Mycophenolate mofetil: Based on the results of studies with single recommended oral doses of mycophenolate mofetil (MMF) and intravenous ganciclovir, as well as the known effects of renal insufficiency on the pharmacokinetics of MMF and ganciclovir, it is hypothesized that coadministration of these two drugs (which may compete for renal tubular secretion) will result in increased concentrations of mycophenolic acid glucuronide (MPAG) and ganciclovir. It is speculated that the pharmacokinetics of mycophenolic acid (MPA) are not significantly altered and therefore the dose of MMF does not need to be adjusted. If MMF and ganciclovir are coadministered in patients with renal insufficiency, the recommended dose of ganciclovir should be observed and the patient closely monitored.
Zalcitabine: Zalcitabine increases the area under the curve AUC0-8 of oral ganciclovir by 13%, and there is no statistically significant change in other pharmacokinetic parameters. In addition, although the clearance rate constant of zalcitabine was slightly increased when oral ganciclovir was coadministered, there were no clinically relevant changes in the pharmacokinetic characteristics.
Stavudine: No statistically significant interactions in pharmacokinetic parameters were observed when stavudine was coadministered with oral ganciclovir.
Trimethoprim: Trimethoprim reduces the renal clearance of oral ganciclovir by 16.3%, which is statistically significant, and correspondingly significantly reduces the terminal clearance and prolongs the half-life by 15%. However, these changes may not be clinically meaningful as AUC0-8 and Cmax are not affected. When trimethoprim was coadministered with ganciclovir, the only statistically significant change in the pharmacokinetic parameter of trimethoprim was a 12% increase in the trough concentration Cmin. However, this change may not be clinically significant and no dose adjustment is necessary.
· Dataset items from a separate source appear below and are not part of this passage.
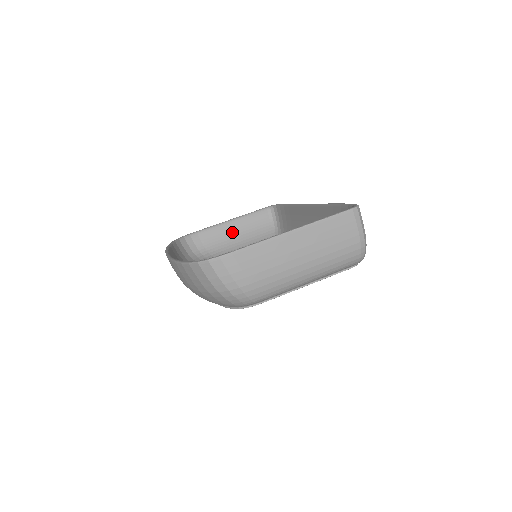
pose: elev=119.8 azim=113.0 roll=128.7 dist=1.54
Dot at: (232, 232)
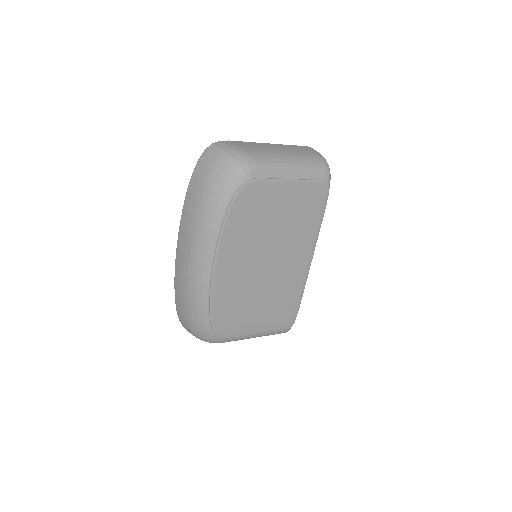
Dot at: occluded
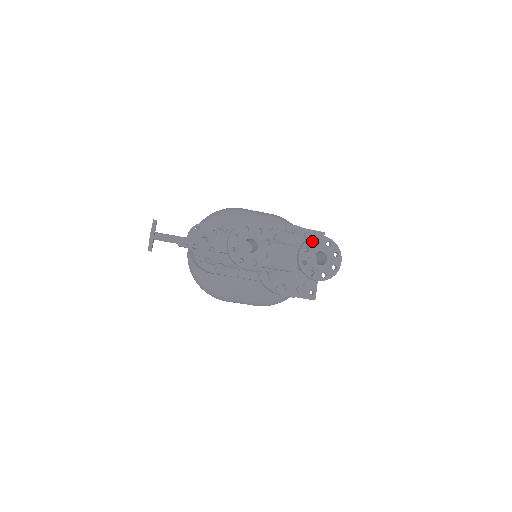
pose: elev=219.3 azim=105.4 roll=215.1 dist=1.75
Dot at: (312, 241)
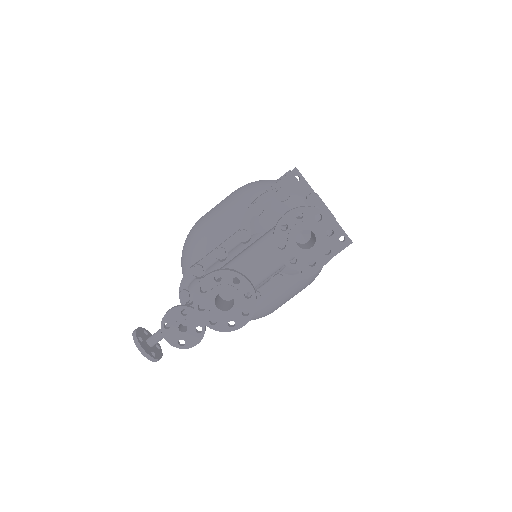
Dot at: (279, 232)
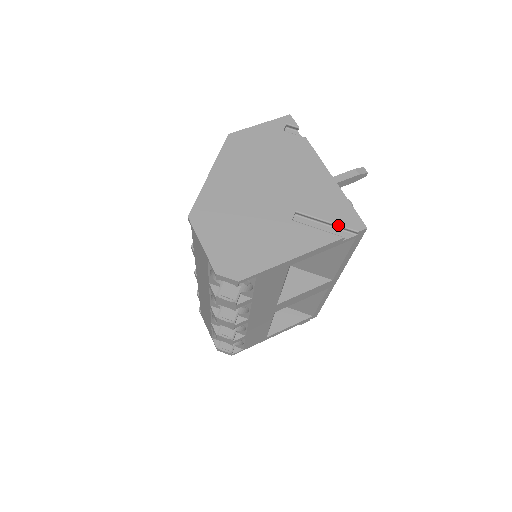
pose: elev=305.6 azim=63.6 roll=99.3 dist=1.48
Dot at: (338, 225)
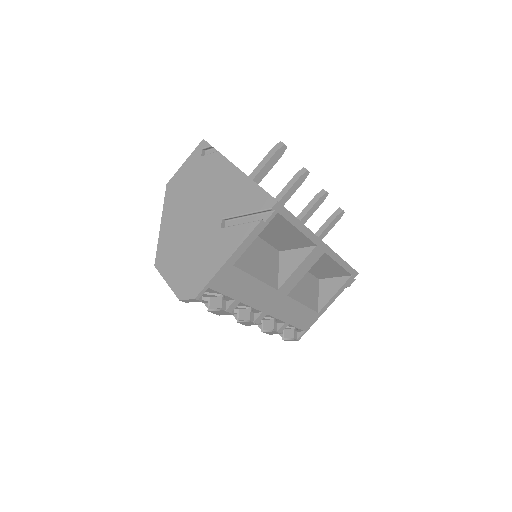
Dot at: (255, 212)
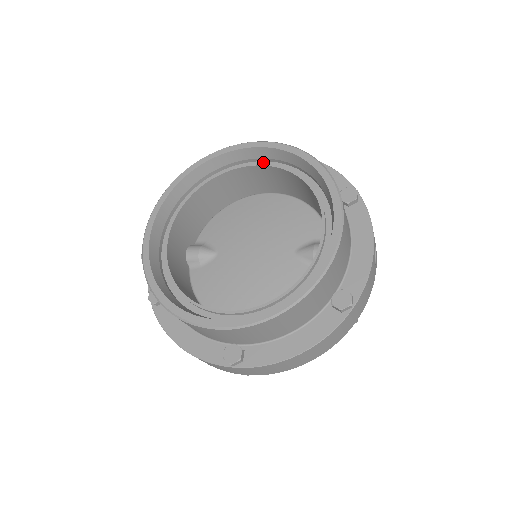
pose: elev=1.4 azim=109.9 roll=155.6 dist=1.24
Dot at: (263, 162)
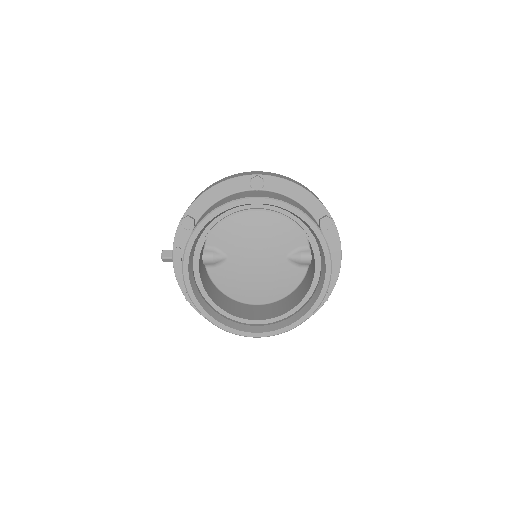
Dot at: (264, 205)
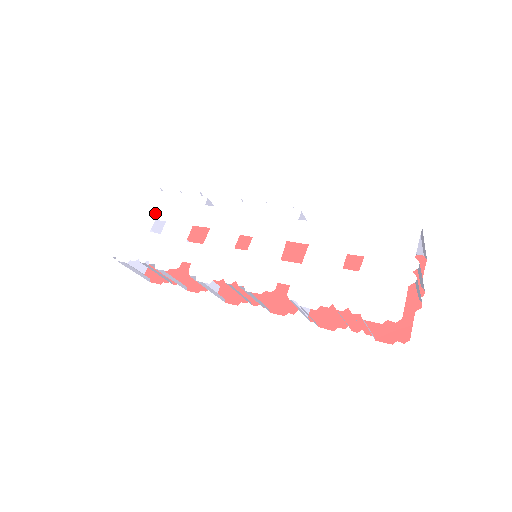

Cyclosporin: There is no evidence that the use of ganciclovir affects the pharmacokinetic parameters of cyclosporin by comparing trough concentrations of cyclosporine. However, there is evidence that maximum serum creatinine values increase after initiation of ganciclovir therapy.
Other Possible Drug Interactions: Toxicity may be increased when ganciclovir is coadministered with other drugs known to have myelosuppressive effects or drugs associated with renal insufficiency (e.g., dapsone, pentamidine, flucytosine, vincristine, vinblastine, doxorubicin, amphotericin B, nucleoside analogs, and hydroxyurea). Therefore, coadministration of ganciclovir with these drugs should only be considered if the benefits outweigh the risks.
Storage:
Should be stored at 30℃. Medicines should be stored out of the reach of children.